Everybody knows that all mothers love their children . . . it's an automatic, inborn response, natural and expected. But if that's true, why can't thirteen-year-old David gain his mother's attention, much less her love? I Want You to Love Me, a deeply moving and articulate first novel, explores the concept of love in the mother/child relationship through the voice of an unhappy young boy whose naive but insightful words offer us a shocking and poignant look at the relationship between adults and children.
David loves his mother, Marlene, desperately. The young, beautiful, and frivolous widow, however, would rather spend time with men than with her children. David and his young sister, Sophie, try their best to attract their mother's attention and make her want to stay at home with them.
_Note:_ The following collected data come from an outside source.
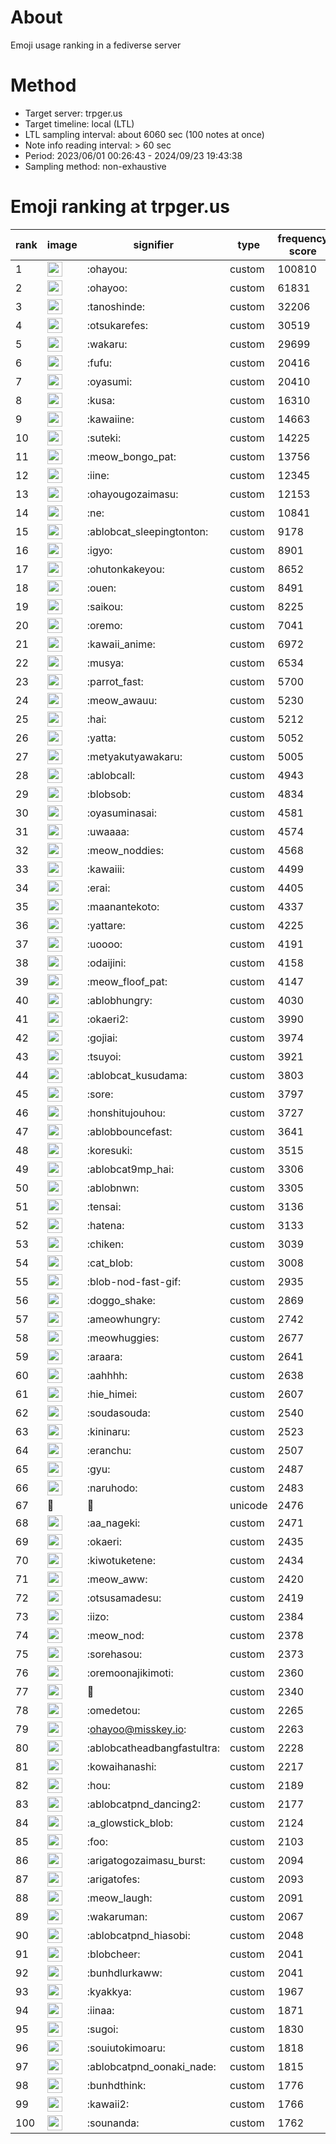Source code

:# About
Emoji usage ranking in a fediverse server

# Method
- Target server: trpger.us
- Target timeline: local (LTL)
- LTL sampling interval: about 6060 sec (100 notes at once)
- Note info reading interval: > 60 sec
- Period: 2023/06/01 00:26:43 - 2024/09/23 19:43:38 
- Sampling method: non-exhaustive

# Emoji ranking at trpger.us

|rank|image|signifier|type|frequency score|
|----|----|----|----|----|
|1|<img height="24" src="https://trpger.us/emoji/ohayou.webp">|:ohayou:|custom|100810|
|2|<img height="24" src="https://trpger.us/emoji/ohayoo.webp">|:ohayoo:|custom|61831|
|3|<img height="24" src="https://trpger.us/emoji/tanoshinde.webp">|:tanoshinde:|custom|32206|
|4|<img height="24" src="https://trpger.us/emoji/otsukarefes.webp">|:otsukarefes:|custom|30519|
|5|<img height="24" src="https://trpger.us/emoji/wakaru.webp">|:wakaru:|custom|29699|
|6|<img height="24" src="https://trpger.us/emoji/fufu.webp">|:fufu:|custom|20416|
|7|<img height="24" src="https://trpger.us/emoji/oyasumi.webp">|:oyasumi:|custom|20410|
|8|<img height="24" src="https://trpger.us/emoji/kusa.webp">|:kusa:|custom|16310|
|9|<img height="24" src="https://trpger.us/emoji/kawaiine.webp">|:kawaiine:|custom|14663|
|10|<img height="24" src="https://trpger.us/emoji/suteki.webp">|:suteki:|custom|14225|
|11|<img height="24" src="https://trpger.us/emoji/meow_bongo_pat.webp">|:meow_bongo_pat:|custom|13756|
|12|<img height="24" src="https://trpger.us/emoji/iine.webp">|:iine:|custom|12345|
|13|<img height="24" src="https://trpger.us/emoji/ohayougozaimasu.webp">|:ohayougozaimasu:|custom|12153|
|14|<img height="24" src="https://trpger.us/emoji/ne.webp">|:ne:|custom|10841|
|15|<img height="24" src="https://trpger.us/emoji/ablobcat_sleepingtonton.webp">|:ablobcat_sleepingtonton:|custom|9178|
|16|<img height="24" src="https://trpger.us/emoji/igyo.webp">|:igyo:|custom|8901|
|17|<img height="24" src="https://trpger.us/emoji/ohutonkakeyou.webp">|:ohutonkakeyou:|custom|8652|
|18|<img height="24" src="https://trpger.us/emoji/ouen.webp">|:ouen:|custom|8491|
|19|<img height="24" src="https://trpger.us/emoji/saikou.webp">|:saikou:|custom|8225|
|20|<img height="24" src="https://trpger.us/emoji/oremo.webp">|:oremo:|custom|7041|
|21|<img height="24" src="https://trpger.us/emoji/kawaii_anime.webp">|:kawaii_anime:|custom|6972|
|22|<img height="24" src="https://trpger.us/emoji/musya.webp">|:musya:|custom|6534|
|23|<img height="24" src="https://trpger.us/emoji/parrot_fast.webp">|:parrot_fast:|custom|5700|
|24|<img height="24" src="https://trpger.us/emoji/meow_awauu.webp">|:meow_awauu:|custom|5230|
|25|<img height="24" src="https://trpger.us/emoji/hai.webp">|:hai:|custom|5212|
|26|<img height="24" src="https://trpger.us/emoji/yatta.webp">|:yatta:|custom|5052|
|27|<img height="24" src="https://trpger.us/emoji/metyakutyawakaru.webp">|:metyakutyawakaru:|custom|5005|
|28|<img height="24" src="https://trpger.us/emoji/ablobcall.webp">|:ablobcall:|custom|4943|
|29|<img height="24" src="https://trpger.us/emoji/blobsob.webp">|:blobsob:|custom|4834|
|30|<img height="24" src="https://trpger.us/emoji/oyasuminasai.webp">|:oyasuminasai:|custom|4581|
|31|<img height="24" src="https://trpger.us/emoji/uwaaaa.webp">|:uwaaaa:|custom|4574|
|32|<img height="24" src="https://trpger.us/emoji/meow_noddies.webp">|:meow_noddies:|custom|4568|
|33|<img height="24" src="https://trpger.us/emoji/kawaiii.webp">|:kawaiii:|custom|4499|
|34|<img height="24" src="https://trpger.us/emoji/erai.webp">|:erai:|custom|4405|
|35|<img height="24" src="https://trpger.us/emoji/maanantekoto.webp">|:maanantekoto:|custom|4337|
|36|<img height="24" src="https://trpger.us/emoji/yattare.webp">|:yattare:|custom|4225|
|37|<img height="24" src="https://trpger.us/emoji/uoooo.webp">|:uoooo:|custom|4191|
|38|<img height="24" src="https://trpger.us/emoji/odaijini.webp">|:odaijini:|custom|4158|
|39|<img height="24" src="https://trpger.us/emoji/meow_floof_pat.webp">|:meow_floof_pat:|custom|4147|
|40|<img height="24" src="https://trpger.us/emoji/ablobhungry.webp">|:ablobhungry:|custom|4030|
|41|<img height="24" src="https://trpger.us/emoji/okaeri2.webp">|:okaeri2:|custom|3990|
|42|<img height="24" src="https://trpger.us/emoji/gojiai.webp">|:gojiai:|custom|3974|
|43|<img height="24" src="https://trpger.us/emoji/tsuyoi.webp">|:tsuyoi:|custom|3921|
|44|<img height="24" src="https://trpger.us/emoji/ablobcat_kusudama.webp">|:ablobcat_kusudama:|custom|3803|
|45|<img height="24" src="https://trpger.us/emoji/sore.webp">|:sore:|custom|3797|
|46|<img height="24" src="https://trpger.us/emoji/honshitujouhou.webp">|:honshitujouhou:|custom|3727|
|47|<img height="24" src="https://trpger.us/emoji/ablobbouncefast.webp">|:ablobbouncefast:|custom|3641|
|48|<img height="24" src="https://trpger.us/emoji/koresuki.webp">|:koresuki:|custom|3515|
|49|<img height="24" src="https://trpger.us/emoji/ablobcat9mp_hai.webp">|:ablobcat9mp_hai:|custom|3306|
|50|<img height="24" src="https://trpger.us/emoji/ablobnwn.webp">|:ablobnwn:|custom|3305|
|51|<img height="24" src="https://trpger.us/emoji/tensai.webp">|:tensai:|custom|3136|
|52|<img height="24" src="https://trpger.us/emoji/hatena.webp">|:hatena:|custom|3133|
|53|<img height="24" src="https://trpger.us/emoji/chiken.webp">|:chiken:|custom|3039|
|54|<img height="24" src="https://trpger.us/emoji/cat_blob.webp">|:cat_blob:|custom|3008|
|55|<img height="24" src="https://trpger.us/emoji/blob-nod-fast-gif.webp">|:blob-nod-fast-gif:|custom|2935|
|56|<img height="24" src="https://trpger.us/emoji/doggo_shake.webp">|:doggo_shake:|custom|2869|
|57|<img height="24" src="https://trpger.us/emoji/ameowhungry.webp">|:ameowhungry:|custom|2742|
|58|<img height="24" src="https://trpger.us/emoji/meowhuggies.webp">|:meowhuggies:|custom|2677|
|59|<img height="24" src="https://trpger.us/emoji/araara.webp">|:araara:|custom|2641|
|60|<img height="24" src="https://trpger.us/emoji/aahhhh.webp">|:aahhhh:|custom|2638|
|61|<img height="24" src="https://trpger.us/emoji/hie_himei.webp">|:hie_himei:|custom|2607|
|62|<img height="24" src="https://trpger.us/emoji/soudasouda.webp">|:soudasouda:|custom|2540|
|63|<img height="24" src="https://trpger.us/emoji/kininaru.webp">|:kininaru:|custom|2523|
|64|<img height="24" src="https://trpger.us/emoji/eranchu.webp">|:eranchu:|custom|2507|
|65|<img height="24" src="https://trpger.us/emoji/gyu.webp">|:gyu:|custom|2487|
|66|<img height="24" src="https://trpger.us/emoji/naruhodo.webp">|:naruhodo:|custom|2483|
|67|🍮|🍮|unicode|2476|
|68|<img height="24" src="https://trpger.us/emoji/aa_nageki.webp">|:aa_nageki:|custom|2471|
|69|<img height="24" src="https://trpger.us/emoji/okaeri.webp">|:okaeri:|custom|2435|
|70|<img height="24" src="https://trpger.us/emoji/kiwotuketene.webp">|:kiwotuketene:|custom|2434|
|71|<img height="24" src="https://trpger.us/emoji/meow_aww.webp">|:meow_aww:|custom|2420|
|72|<img height="24" src="https://trpger.us/emoji/otsusamadesu.webp">|:otsusamadesu:|custom|2419|
|73|<img height="24" src="https://trpger.us/emoji/iizo.webp">|:iizo:|custom|2384|
|74|<img height="24" src="https://trpger.us/emoji/meow_nod.webp">|:meow_nod:|custom|2378|
|75|<img height="24" src="https://trpger.us/emoji/sorehasou.webp">|:sorehasou:|custom|2373|
|76|<img height="24" src="https://trpger.us/emoji/oremoonajikimoti.webp">|:oremoonajikimoti:|custom|2360|
|77|<img height="24" src="https://trpger.us/emoji/birthday.webp">|:birthday:|custom|2340|
|78|<img height="24" src="https://trpger.us/emoji/omedetou.webp">|:omedetou:|custom|2265|
|79|<img height="24" src="https://trpger.us/emoji/ohayoo.webp">|:ohayoo@misskey.io:|custom|2263|
|80|<img height="24" src="https://trpger.us/emoji/ablobcatheadbangfastultra.webp">|:ablobcatheadbangfastultra:|custom|2228|
|81|<img height="24" src="https://trpger.us/emoji/kowaihanashi.webp">|:kowaihanashi:|custom|2217|
|82|<img height="24" src="https://trpger.us/emoji/hou.webp">|:hou:|custom|2189|
|83|<img height="24" src="https://trpger.us/emoji/ablobcatpnd_dancing2.webp">|:ablobcatpnd_dancing2:|custom|2177|
|84|<img height="24" src="https://trpger.us/emoji/a_glowstick_blob.webp">|:a_glowstick_blob:|custom|2124|
|85|<img height="24" src="https://trpger.us/emoji/foo.webp">|:foo:|custom|2103|
|86|<img height="24" src="https://trpger.us/emoji/arigatogozaimasu_burst.webp">|:arigatogozaimasu_burst:|custom|2094|
|87|<img height="24" src="https://trpger.us/emoji/arigatofes.webp">|:arigatofes:|custom|2093|
|88|<img height="24" src="https://trpger.us/emoji/meow_laugh.webp">|:meow_laugh:|custom|2091|
|89|<img height="24" src="https://trpger.us/emoji/wakaruman.webp">|:wakaruman:|custom|2067|
|90|<img height="24" src="https://trpger.us/emoji/ablobcatpnd_hiasobi.webp">|:ablobcatpnd_hiasobi:|custom|2048|
|91|<img height="24" src="https://trpger.us/emoji/blobcheer.webp">|:blobcheer:|custom|2041|
|92|<img height="24" src="https://trpger.us/emoji/bunhdlurkaww.webp">|:bunhdlurkaww:|custom|2041|
|93|<img height="24" src="https://trpger.us/emoji/kyakkya.webp">|:kyakkya:|custom|1967|
|94|<img height="24" src="https://trpger.us/emoji/iinaa.webp">|:iinaa:|custom|1871|
|95|<img height="24" src="https://trpger.us/emoji/sugoi.webp">|:sugoi:|custom|1830|
|96|<img height="24" src="https://trpger.us/emoji/souiutokimoaru.webp">|:souiutokimoaru:|custom|1818|
|97|<img height="24" src="https://trpger.us/emoji/ablobcatpnd_oonaki_nade.webp">|:ablobcatpnd_oonaki_nade:|custom|1815|
|98|<img height="24" src="https://trpger.us/emoji/bunhdthink.webp">|:bunhdthink:|custom|1776|
|99|<img height="24" src="https://trpger.us/emoji/kawaii2.webp">|:kawaii2:|custom|1766|
|100|<img height="24" src="https://trpger.us/emoji/sounanda.webp">|:sounanda:|custom|1762|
But whatever they do, they never see her really happy unless she is going out, leaving them behind in the small apartment.
Deep inside, David knows that something is wrong with the way his mother acts toward them, but he cannot admit that her behavior comes from a lack of interest or, even worse, a lack of love. He finds endless excuses to forgive her: the early death of his beloved father, the difficulty of raising two children alone, the lack of love her own mother showed her. And, like any child, he blames himself for not being a good enough son, for not being able to make her as happy as his father did.
In a desperate effort to please her, David makes plans to offer his mother the greatest gift he can think of; a gift, he believes, that any mother would love: a trip to Holland, the sort of trip their father used to take her on. He raises the money and enlists his sister's support. Everything is worked out. They will go on the trip, she will love him, and they will be a family.
The surprise turns into a nightmare. Although Marlene reluctantly agrees to go, she accuses David of trying to trick her into the trip. David finally understands that there is nothing he can do, no way that he can win his mother's affection. On their second night away, he finally gathers the courage to ask his mother a terrible question: "Why don't you love me?"